DBSCAN (Density-Based Spatial Clustering of Applications with Noise) is a density-based clustering algorithm that groups together points that are close to each other in dense regions, and marks points in low-density areas as outliers (noise).
It is used when:
  • Clusters are of arbitrary shapes
  • Automatically detect the number of clusters
  • Data contains noise or outliers
Key Concepts
  1. Core Point: A point with at least min_samples neighbors within a distance eps.
  2. eps distance: minimum distance from core point to another point.
  3. min points: number of points close to given point such that the point is core point
  4. Density reachable and density connected: Density-reachable refers to a point being reached via a chain of core points within a specified radius, while density-connected means two points can be reached from a common core point, also within the specified radius.
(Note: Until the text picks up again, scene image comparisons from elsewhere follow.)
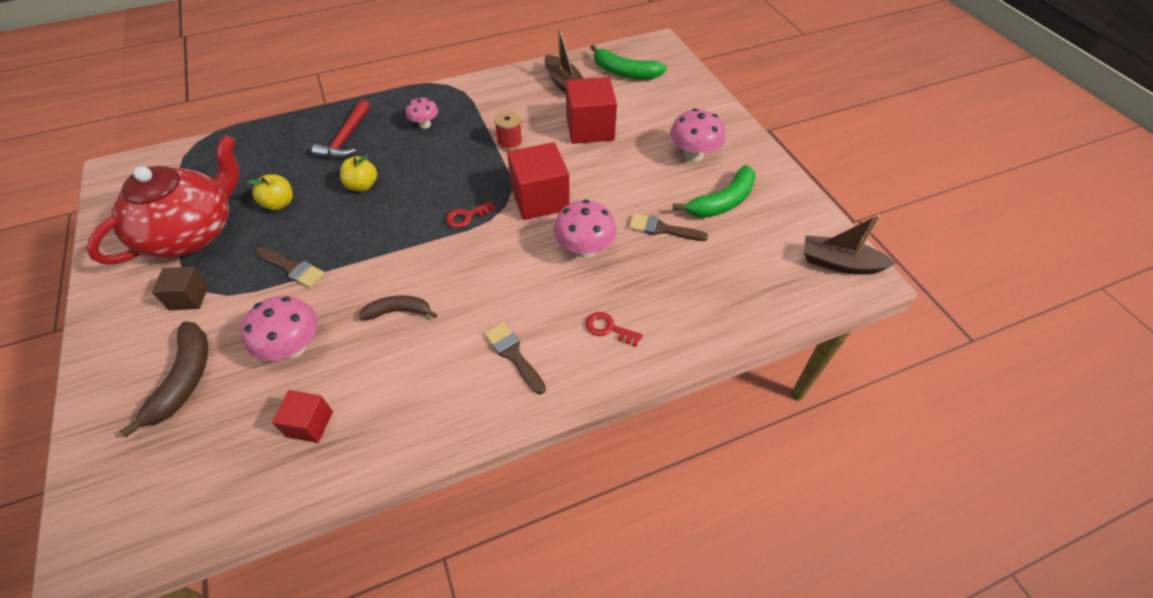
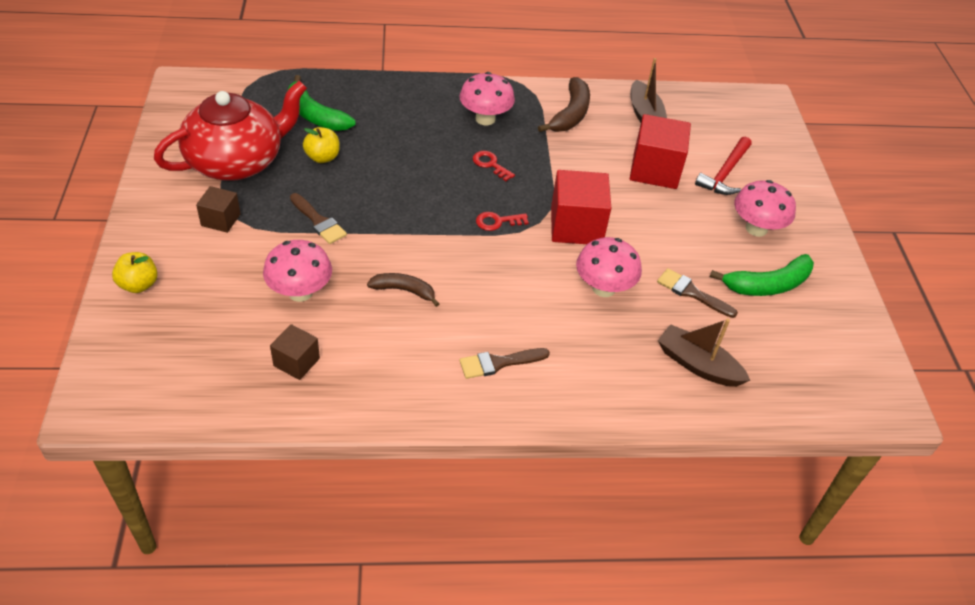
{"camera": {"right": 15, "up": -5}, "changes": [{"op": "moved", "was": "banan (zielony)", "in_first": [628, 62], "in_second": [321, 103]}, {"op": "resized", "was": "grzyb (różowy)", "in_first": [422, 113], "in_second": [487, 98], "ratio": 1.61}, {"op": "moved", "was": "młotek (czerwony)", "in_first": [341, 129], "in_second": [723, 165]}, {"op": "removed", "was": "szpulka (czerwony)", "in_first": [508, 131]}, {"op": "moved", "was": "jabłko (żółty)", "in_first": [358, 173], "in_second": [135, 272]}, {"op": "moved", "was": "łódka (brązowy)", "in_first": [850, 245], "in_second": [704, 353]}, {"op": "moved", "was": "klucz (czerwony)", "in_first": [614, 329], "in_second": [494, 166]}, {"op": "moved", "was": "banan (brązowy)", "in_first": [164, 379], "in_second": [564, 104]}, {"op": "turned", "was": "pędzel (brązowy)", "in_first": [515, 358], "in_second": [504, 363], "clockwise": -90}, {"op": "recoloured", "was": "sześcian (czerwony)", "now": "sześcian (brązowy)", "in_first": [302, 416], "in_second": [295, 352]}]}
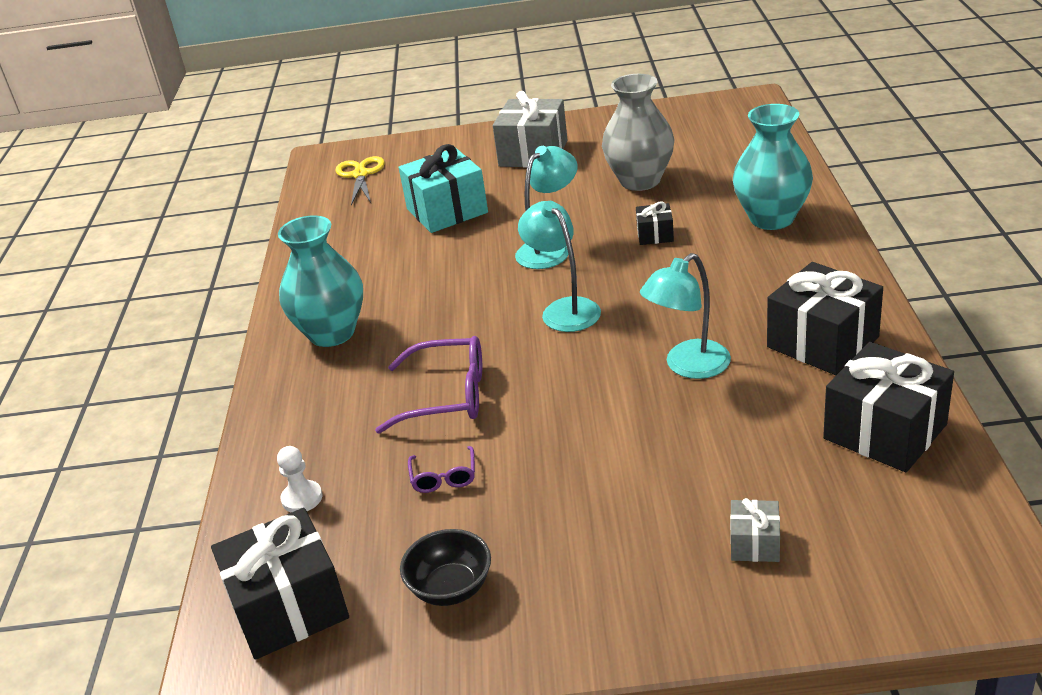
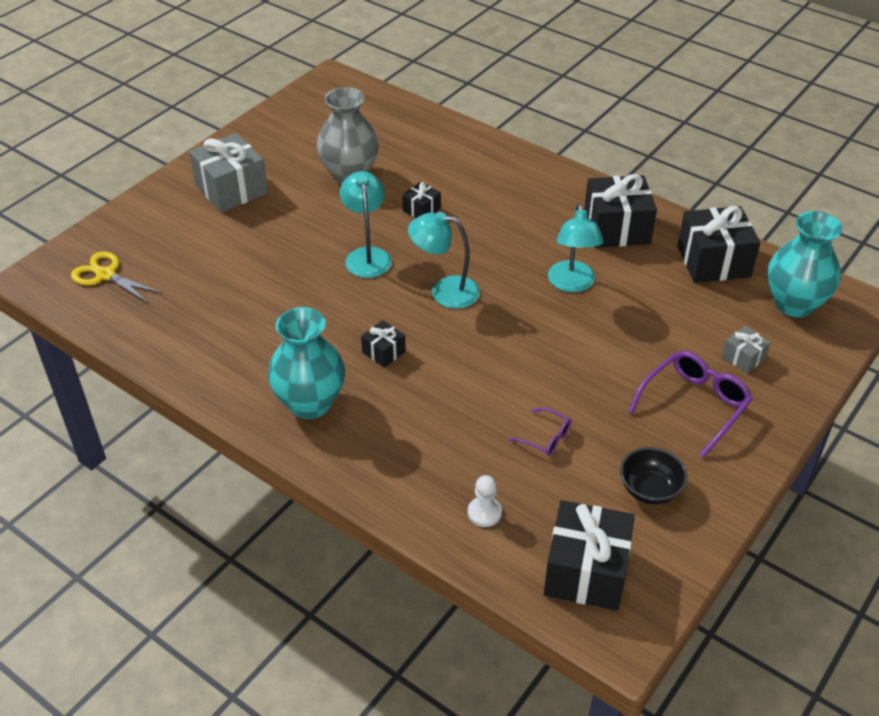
{"camera": {"right": -55, "up": 10}, "changes": [{"op": "moved", "was": "wazon (turkusowy)", "in_first": [773, 167], "in_second": [805, 264]}, {"op": "removed", "was": "prezent (turkusowy)", "in_first": [443, 188]}, {"op": "moved", "was": "okulary (fioletowy)", "in_first": [428, 385], "in_second": [690, 404]}, {"op": "added", "now": "prezent (czarny)", "in_second": [383, 344]}]}
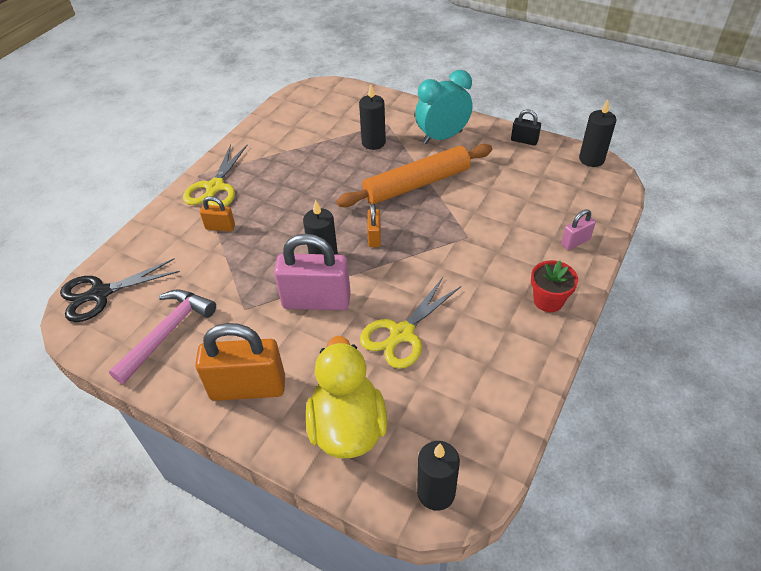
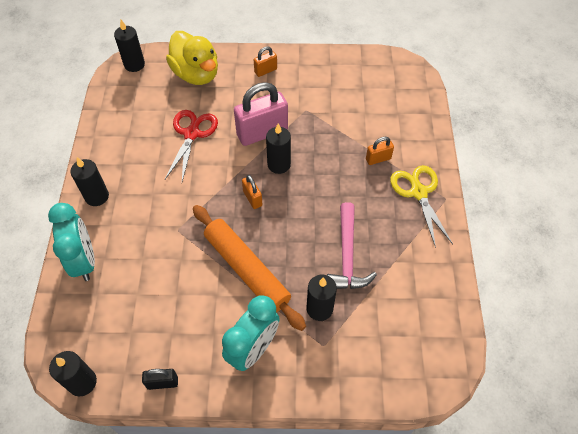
{"camera": {"right": 150, "up": 10}, "changes": [{"op": "turned", "was": "wałek do ciasta (pomarańczowy)", "in_first": [414, 175], "in_second": [249, 268], "clockwise": -75}, {"op": "replaced", "was": "kłódka (różowy)", "now": "budzik (turkusowy)", "in_first": [578, 229], "in_second": [71, 242]}, {"op": "removed", "was": "nożyczki (czarny)", "in_first": [120, 290]}, {"op": "replaced", "was": "doniczka (czerwony)", "now": "świeca (czarny)", "in_first": [554, 286], "in_second": [89, 181]}, {"op": "recoloured", "was": "nożyczki (żółty)", "now": "nożyczki (czerwony)", "in_first": [410, 323], "in_second": [191, 146]}, {"op": "moved", "was": "młotek (różowy)", "in_first": [162, 337], "in_second": [352, 245]}, {"op": "resized", "was": "kłódka (pomarańczowy)", "in_first": [240, 362], "in_second": [265, 61], "ratio": 0.49}]}
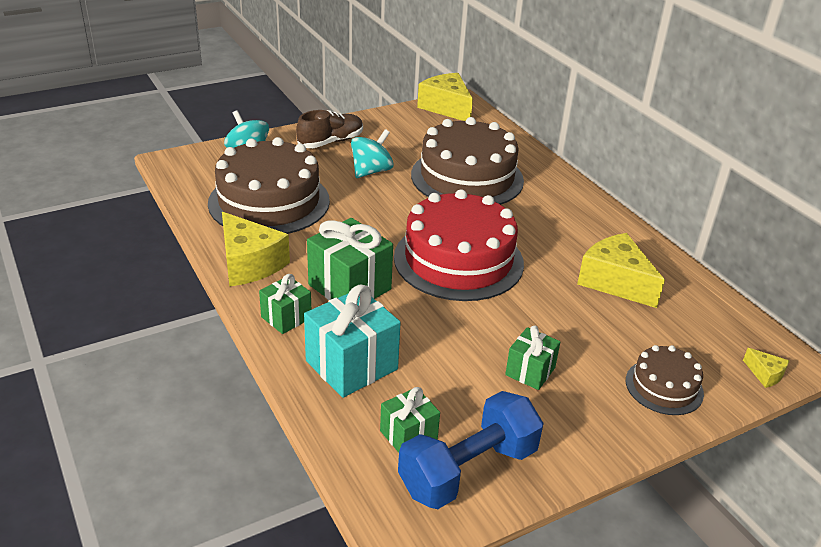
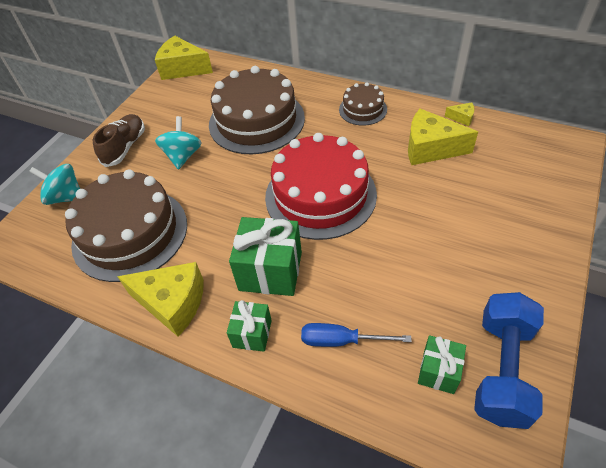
{"camera": {"right": -30, "up": 15}, "changes": [{"op": "replaced", "was": "prezent (turkusowy)", "now": "śrubokręt (niebieski)", "in_first": [352, 341], "in_second": [356, 335]}, {"op": "removed", "was": "prezent (zielony)", "in_first": [532, 358]}, {"op": "moved", "was": "tort (brązowy)", "in_first": [665, 380], "in_second": [363, 104]}, {"op": "moved", "was": "ser (żółty)", "in_first": [766, 368], "in_second": [459, 114]}]}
  5. Border Point: A point within eps of a core point, but not a core point itself.
  6. Noise (Outlier): A point that is not a core point and not within eps of any core point.
Working of DBSCAN
  • For each point, find its eps-neighborhood (nearby points within a radius eps).
  • If it has greater than min_samples neighbors, it becomes a core point and starts forming a new cluster.
  • Expand the cluster by recursively adding:
  • Core points\' neighbors
  • Border points
  • Label points as noise that do not belong to any cluster.
Advantages
  • No need to specify the number of clusters (unlike K-Means).
  • Can find arbitrarily shaped clusters.
  • Automatically detects outliers.
  • Works well for spatial and noisy datasets.
Limitations
  • Not good with varying densities (some where very dense data, somewhere low dense data) in the same dataset.
  • Sensitive to parameter settings (eps, min_samples).
  • Not ideal for high-dimensional data (distance becomes less meaningful).